Write out all of these lines as a numbered list, leaving out any blank lines.

(Transcribed page text)
╔══

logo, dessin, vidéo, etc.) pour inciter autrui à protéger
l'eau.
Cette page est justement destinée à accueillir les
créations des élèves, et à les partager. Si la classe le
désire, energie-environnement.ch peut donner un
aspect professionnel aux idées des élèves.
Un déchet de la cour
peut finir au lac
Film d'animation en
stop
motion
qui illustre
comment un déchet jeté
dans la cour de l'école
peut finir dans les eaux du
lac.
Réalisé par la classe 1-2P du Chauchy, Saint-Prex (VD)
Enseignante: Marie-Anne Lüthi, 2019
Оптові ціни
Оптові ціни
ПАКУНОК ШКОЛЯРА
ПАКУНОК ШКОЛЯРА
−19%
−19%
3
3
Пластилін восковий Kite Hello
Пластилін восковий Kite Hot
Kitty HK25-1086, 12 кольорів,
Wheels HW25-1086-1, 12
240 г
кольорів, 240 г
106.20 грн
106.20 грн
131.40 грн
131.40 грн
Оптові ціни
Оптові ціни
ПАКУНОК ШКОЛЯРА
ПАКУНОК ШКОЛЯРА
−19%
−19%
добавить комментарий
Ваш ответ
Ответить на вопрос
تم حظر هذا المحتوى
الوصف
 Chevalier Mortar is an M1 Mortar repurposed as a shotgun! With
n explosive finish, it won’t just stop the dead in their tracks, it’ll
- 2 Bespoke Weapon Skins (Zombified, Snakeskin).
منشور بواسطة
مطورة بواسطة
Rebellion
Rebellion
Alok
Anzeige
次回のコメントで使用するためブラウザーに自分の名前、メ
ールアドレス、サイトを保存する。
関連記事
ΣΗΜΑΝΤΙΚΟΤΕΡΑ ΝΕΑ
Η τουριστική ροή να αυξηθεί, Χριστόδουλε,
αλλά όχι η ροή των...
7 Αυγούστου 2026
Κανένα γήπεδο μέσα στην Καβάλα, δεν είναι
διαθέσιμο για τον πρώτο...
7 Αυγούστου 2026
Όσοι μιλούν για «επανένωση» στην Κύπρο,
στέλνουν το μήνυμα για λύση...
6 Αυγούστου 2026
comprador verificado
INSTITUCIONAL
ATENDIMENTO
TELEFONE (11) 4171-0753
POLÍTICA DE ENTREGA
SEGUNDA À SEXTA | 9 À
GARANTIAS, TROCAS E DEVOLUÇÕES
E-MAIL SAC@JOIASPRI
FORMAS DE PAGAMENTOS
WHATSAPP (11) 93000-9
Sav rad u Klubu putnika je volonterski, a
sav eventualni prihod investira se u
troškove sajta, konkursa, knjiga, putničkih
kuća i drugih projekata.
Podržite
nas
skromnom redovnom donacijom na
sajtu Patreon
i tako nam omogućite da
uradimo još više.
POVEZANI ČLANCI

╚══

### WRITTEN ANSWER
1. logo, dessin, vidéo, etc.) pour inciter autrui à protéger
2. l'eau.
3. Cette page est justement destinée à accueillir les
4. créations des élèves, et à les partager. Si la classe le
5. désire, energie-environnement.ch peut donner un
6. aspect professionnel aux idées des élèves.
7. Un déchet de la cour
8. peut finir au lac
9. Film d'animation en
10. stop
11. motion
12. qui illustre
13. comment un déchet jeté
14. dans la cour de l'école
15. peut finir dans les eaux du
16. lac.
17. Réalisé par la classe 1-2P du Chauchy, Saint-Prex (VD)
18. Enseignante: Marie-Anne Lüthi, 2019
19. Оптові ціни
20. Оптові ціни
21. ПАКУНОК ШКОЛЯРА
22. ПАКУНОК ШКОЛЯРА
23. −19%
24. −19%
25. 3
26. 3
27. Пластилін восковий Kite Hello
28. Пластилін восковий Kite Hot
29. Kitty HK25-1086, 12 кольорів,
30. Wheels HW25-1086-1, 12
31. 240 г
32. кольорів, 240 г
33. 106.20 грн
34. 106.20 грн
35. 131.40 грн
36. 131.40 грн
37. Оптові ціни
38. Оптові ціни
39. ПАКУНОК ШКОЛЯРА
40. ПАКУНОК ШКОЛЯРА
41. −19%
42. −19%
43. добавить комментарий
44. Ваш ответ
45. Ответить на вопрос
46. تم حظر هذا المحتوى
47. الوصف
48.  Chevalier Mortar is an M1 Mortar repurposed as a shotgun! With
49. n explosive finish, it won’t just stop the dead in their tracks, it’ll
50. - 2 Bespoke Weapon Skins (Zombified, Snakeskin).
51. منشور بواسطة
52. مطورة بواسطة
53. Rebellion
54. Rebellion
55. Alok
56. Anzeige
57. 次回のコメントで使用するためブラウザーに自分の名前、メ
58. ールアドレス、サイトを保存する。
59. 関連記事
60. ΣΗΜΑΝΤΙΚΟΤΕΡΑ ΝΕΑ
61. Η τουριστική ροή να αυξηθεί, Χριστόδουλε,
62. αλλά όχι η ροή των...
63. 7 Αυγούστου 2026
64. Κανένα γήπεδο μέσα στην Καβάλα, δεν είναι
65. διαθέσιμο για τον πρώτο...
66. 7 Αυγούστου 2026
67. Όσοι μιλούν για «επανένωση» στην Κύπρο,
68. στέλνουν το μήνυμα για λύση...
69. 6 Αυγούστου 2026
70. comprador verificado
71. INSTITUCIONAL
72. ATENDIMENTO
73. TELEFONE (11) 4171-0753
74. POLÍTICA DE ENTREGA
75. SEGUNDA À SEXTA | 9 À
76. GARANTIAS, TROCAS E DEVOLUÇÕES
77. E-MAIL SAC@JOIASPRI
78. FORMAS DE PAGAMENTOS
79. WHATSAPP (11) 93000-9
80. Sav rad u Klubu putnika je volonterski, a
81. sav eventualni prihod investira se u
82. troškove sajta, konkursa, knjiga, putničkih
83. kuća i drugih projekata.
84. Podržite
85. nas
86. skromnom redovnom donacijom na
87. sajtu Patreon
88. i tako nam omogućite da
89. uradimo još više.
90. POVEZANI ČLANCI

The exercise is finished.